Braga frisa que o grande problema está na prestação indevida do serviço por parte de usuário, que não é uma empresa para ter tal privilégio. Como pessoa física, o usuário não teria as responsabilidades jurídicas exigidas de uma empresa, podendo por exemplo desligar a conexão, e os outros que usam o serviço não ter a quem recorrer (não vou ficar aqui divagando que uma parcela gigante dos que assinam serviços de internet no Brasil ficam sem a rede e não têm a quem recorrer da mesma forma).
Gerente da Agência da Anatel no Piauí, Carlos Bezerra Braga
Analisemos o caso sob dois ourtos aspectos: 1) a qualidade do serviço prestado no Brasil e 2) a relação dele com outros exemplos possíveis. Vá até o Google e faça uma pesquisa por Brasil banda larga. Notícias como Banda larga no Brasil é cara, lenta e restrita, avalia Idec; Banda larga no Brasil é cara e ruim, entenda; Banda larga no Brasil é uma das piores do mundo; Brasil tem a quinta pior banda larga do mundo, etc; logo aparecem. Então, para início de conversa, o tal serviço que a Anatel defende é de ruim pra péssimo. Agora dê uma passada num Reclame Aqui da vida (ou ligue pro Procon da sua cidade, pra coisa ficar ainda mais oficial). Lá existe um ranking, que nos diz claramente quais as empresas que mais recebem reclamações (e para fins estatísticos, vamos considerar que todas as reclamações têm algum fundo de verdade). No ranking dos dez mais do Reclame Aqui, SEIS empresas são de telefonia/internet. NESSE índice do Procon-SP (não achei no próprio site, ficamos com esse), das dez mais, quatro são de telefonia.
Em outras palavras, podemos concluir - um pouco apressadamente, é verdade - que além da qualidade técnica da banda larga do Brasil ser uma das dez piores do mundo, o serviço oferecido ainda é péssimo e leva a milhares de usuários a reclamarem. Não vou aqui comentar o monopólio que havia no setor até pouco tempo, o que ajudou no engessamento do serviço, porque creio que todos já conhecem esse ângulo da história.
A outra análise necessária, a meu ver, diz respeito ao precedente que se abre em casos assim. Empresas com vitórias em situações como essa, recebem carta branca para invadir, mandar e desmandar na vida dos que contratam o serviço dela. Se Eu adquirisse uma linha telefônica e colocasse extensões na casa dos meus dois vizinhos e rachasse a conta em três partes iguais isso provavelmente seria ilegal, mas para mim fica dentro dos limites do bom senso: Eu não estaria lucrando (o que parece justamente o caso do usuário de Teresina multado) e ainda ajudaria outras duas pessoas sem linha telefônica a possuírem uma.

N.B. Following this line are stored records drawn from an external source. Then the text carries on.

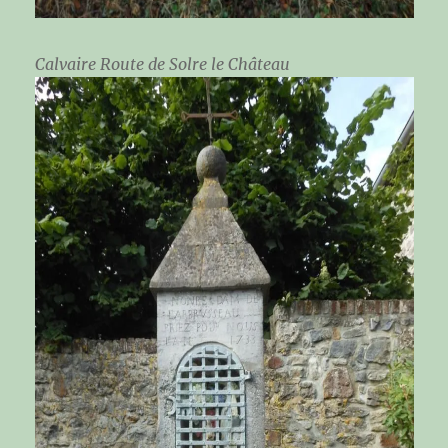
Calvaire Route de Solre le Château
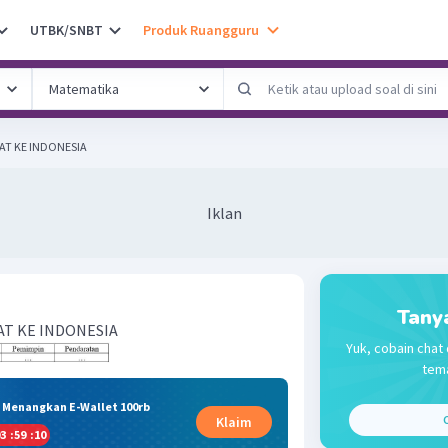
UTBK/SNBT
Produk Ruangguru
T KE INDONESIA
Iklan
Tany
T KE INDONESIA
Yuk, cobain chat 
tema
& Menangkan E-Wallet 100rb
C
Klaim
3
:
59
:
09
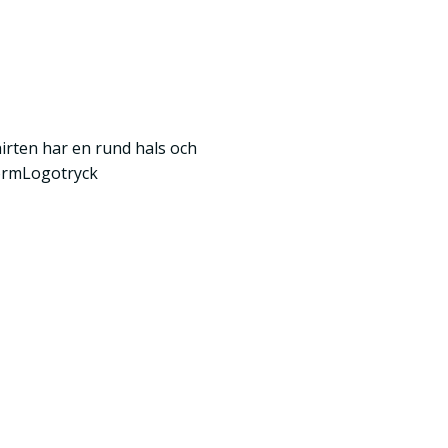
irten har en rund hals och
ormLogotryck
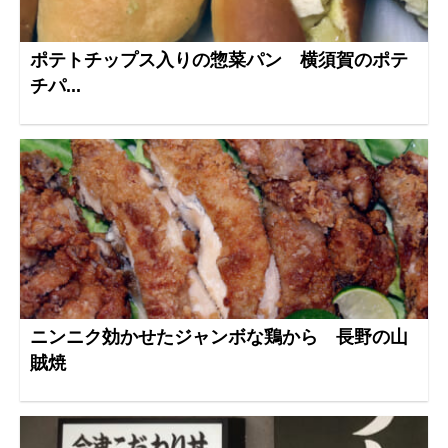
ポテトチップス入りの惣菜パン 横須賀のポテ
チパ...
ニンニク効かせたジャンボな鶏から 長野の山
賊焼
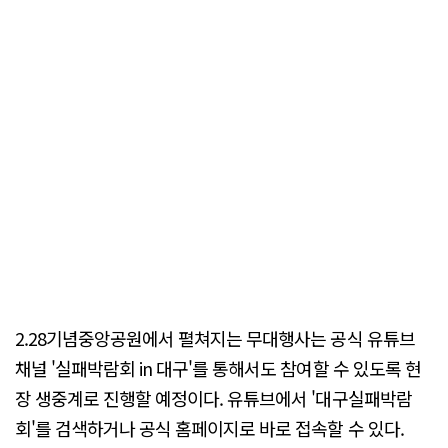
2.28기념중앙공원에서 펼쳐지는 무대행사는 공식 유튜브
채널 '실패박람회 in 대구'를 통해서도 참여할 수 있도록 현
장 생중계로 진행할 예정이다. 유튜브에서 '대구실패박람
회'를 검색하거나 공식 홈페이지로 바로 접속할 수 있다.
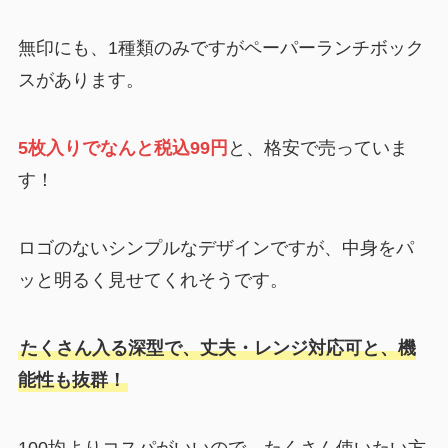
無印にも、1種類のみですがペーパーランチボック
スがあります。
5枚入りでなんと税込99円
と、格安で売っていま
す！
ロゴのないシンプルなデザインですが、中身をパ
ッと明るく見せてくれそうです。
たくさん入る深型で、丈夫・レンジ対応可と、機
能性も抜群！
100均よりコスパがいいので、たくさん使いたい方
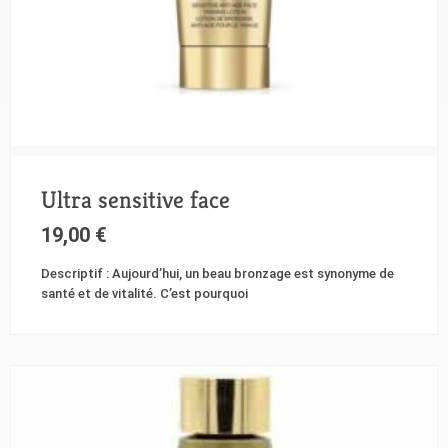
Ultra sensitive face
19,00
€
Descriptif : Aujourd’hui, un beau bronzage est synonyme de
santé et de vitalité. C’est pourquoi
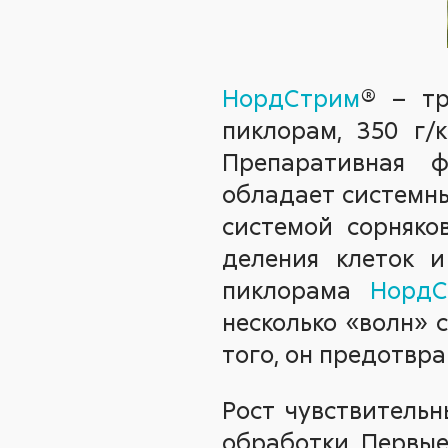
НордСтрим
® – тр
пиклорам, 350 г/к
Препаративная ф
обладает системны
системой сорняко
деления клеток и
пиклорама
НордС
несколько «волн» 
того, он предотвр
Рост чувствительн
обработки. Первые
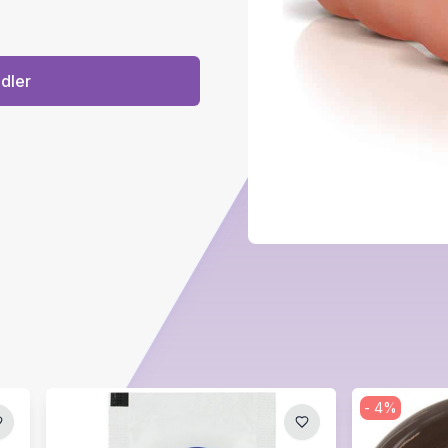
ndler
-
4
%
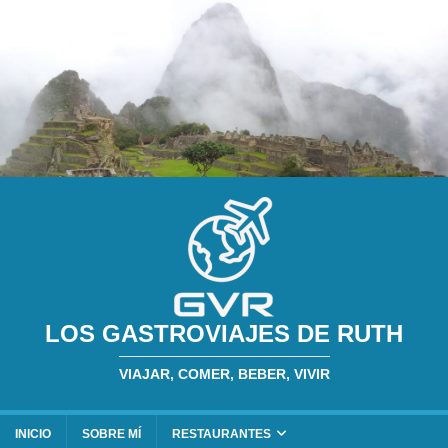
LOS GASTROVIAJES DE RUTH
VIAJAR, COMER, BEBER, VIVIR
INICIO
SOBRE MÍ
RESTAURANTES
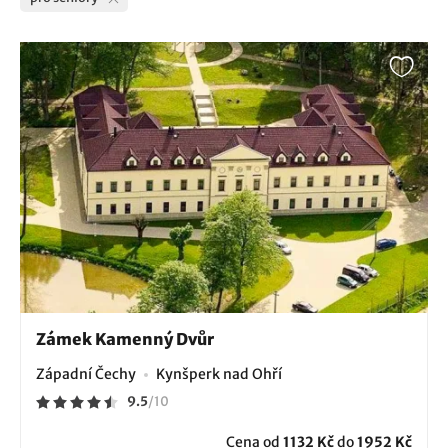
Zámek Kamenný Dvůr
Západní Čechy
Kynšperk nad Ohří
9.5
/
10
Cena od
1132 Kč
do
1952 Kč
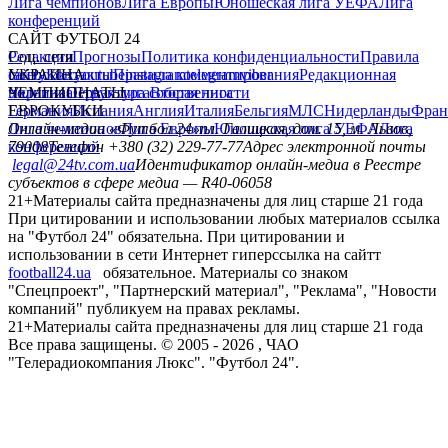
Лига чемпионов
Лига Европы
Юношеская лига УЕФА
Лига
конференций
САЙТ ФУТБОЛ 24
Редакция
Соц. сети
Прогнозы
Политика конфиденциальности
Правила
сайту
facebook
УКРАИНА
Контакты
x
youtube
Правила комментирования
instagram
telegram
viber
Редакционная
политика
Украина
ЧЕМПИОНАТЫ
Первая лига
Структура собственности
Вторая лига
Германия
ЕВРОКУБКИ
Испания
Англия
Италия
Бельгия
МЛС
Нидерланды
Фран
Лига чемпионов
Онлайн-медиа «Футбол 24»
Лига Европы
пл. Галицкая, дом. 15, м. Львов,
Юношеская лига УЕФА
Лига
конференций
79008
Телефон +380 (32) 229-77-77
Адрес электронной почты
legal@24tv.com.ua
Идентификатор онлайн-медиа в Реестре
субъектов в сфере медиа — R40-06058
21+
Материалы сайта предназначены для лиц старше 21 года
При цитировании и использовании любых материалов ссылка
на "Футбол 24" обязательна. При цитировании и
использовании в сети Интернет гиперссылка на сайтт
football24.ua
обязательное. Материалы со знаком
"Спецпроект", "Партнерский материал", "Реклама", "Новости
компаний" публикуем на правах рекламы.
21+
Материалы сайта предназначены для лиц старше 21 года
Все права защищены. © 2005 -
2026
, ЧАО
"Телерадиокомпания Люкс". "Футбол 24".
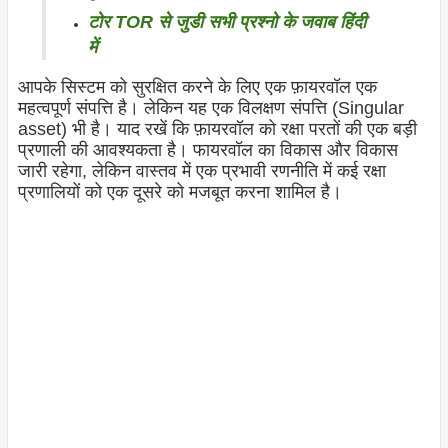
टोर TOR से जुडी सभी प्रश्नो के जवाब हिंदी
में
आपके सिस्टम को सुरक्षित करने के लिए एक फ़ायरवॉल एक
महत्वपूर्ण संपत्ति है। लेकिन यह एक विलक्षण संपत्ति (Singular
asset) भी है। याद रखें कि फ़ायरवॉल को रक्षा परतों की एक बड़ी
प्रणाली की आवश्यकता है। फायरवॉल का विकास और विकास
जारी रहेगा, लेकिन वास्तव में एक प्रभावी रणनीति में कई रक्षा
प्रणालियों को एक दूसरे को मजबूत करना शामिल है।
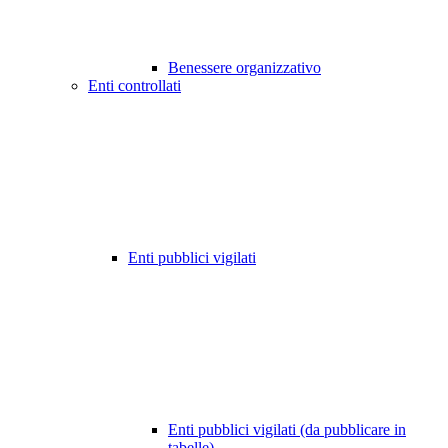
Benessere organizzativo
Enti controllati
Enti pubblici vigilati
Enti pubblici vigilati (da pubblicare in
tabelle)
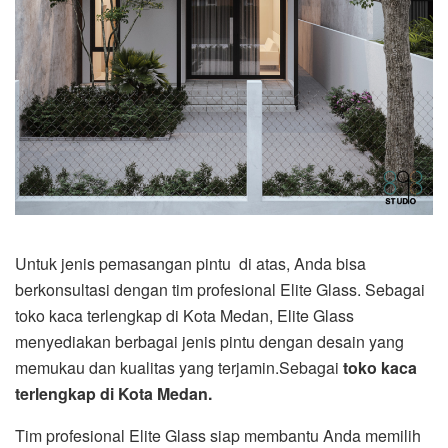
Untuk jenis pemasangan pintu di atas, Anda bisa
berkonsultasi dengan tim profesional Elite Glass. Sebagai
toko kaca terlengkap di Kota Medan, Elite Glass
menyediakan berbagai jenis pintu dengan desain yang
memukau dan kualitas yang terjamin.Sebagai
toko kaca
terlengkap di Kota Medan.
Tim profesional Elite Glass siap membantu Anda memilih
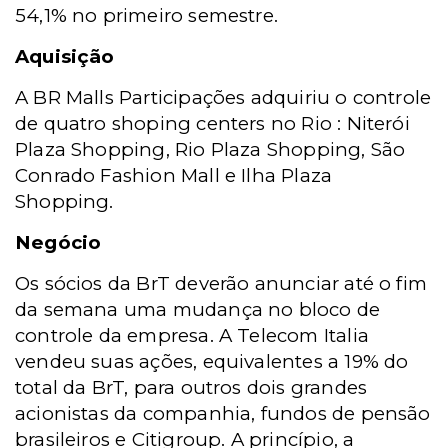
54,1% no primeiro semestre.
Aquisição
A BR Malls Participações adquiriu o controle
de quatro shoping centers no Rio : Niterói
Plaza Shopping, Rio Plaza Shopping, São
Conrado Fashion Mall e Ilha Plaza
Shopping.
Negócio
Os sócios da BrT deverão anunciar até o fim
da semana uma mudança no bloco de
controle da empresa. A Telecom Italia
vendeu suas ações, equivalentes a 19% do
total da BrT, para outros dois grandes
acionistas da companhia, fundos de pensão
brasileiros e Citigroup. A princípio, a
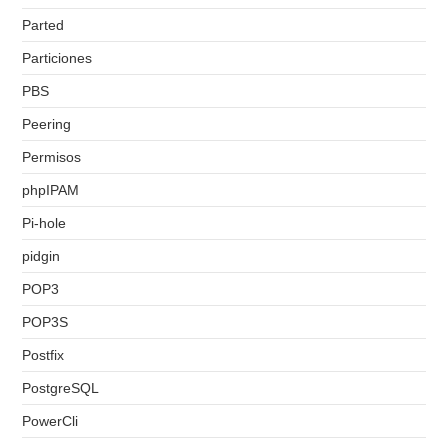
Parted
Particiones
PBS
Peering
Permisos
phpIPAM
Pi-hole
pidgin
POP3
POP3S
Postfix
PostgreSQL
PowerCli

Estar na lei, para mim não constitui argumento irrefutável, pois todos nós sabemos da ligação escandalosa corporações-política, especialmente em doações de campanha. Ainda mais quando essa lei dá vazão para que uma agência do governo que deveria proteger os consumidores dos abusos corporativos, serve justamente para o serviço contrário: proteger as corporações e ainda aparentemente roubar computadores de um cidadão.
Posso estar errado, mas vejo a Anatel como uma simples marionete nas mãos das poderosas empresas (estrangeiras) de telecomunicações que operam no Brasil. Um caso como esse serve unicamente para intimidar usuários dos serviços dessas empresas, obrigando a todos a pagarem por uma linha única. Não poderia esperar atitude diferente de um país com um dos piores serviços de internet do mundo.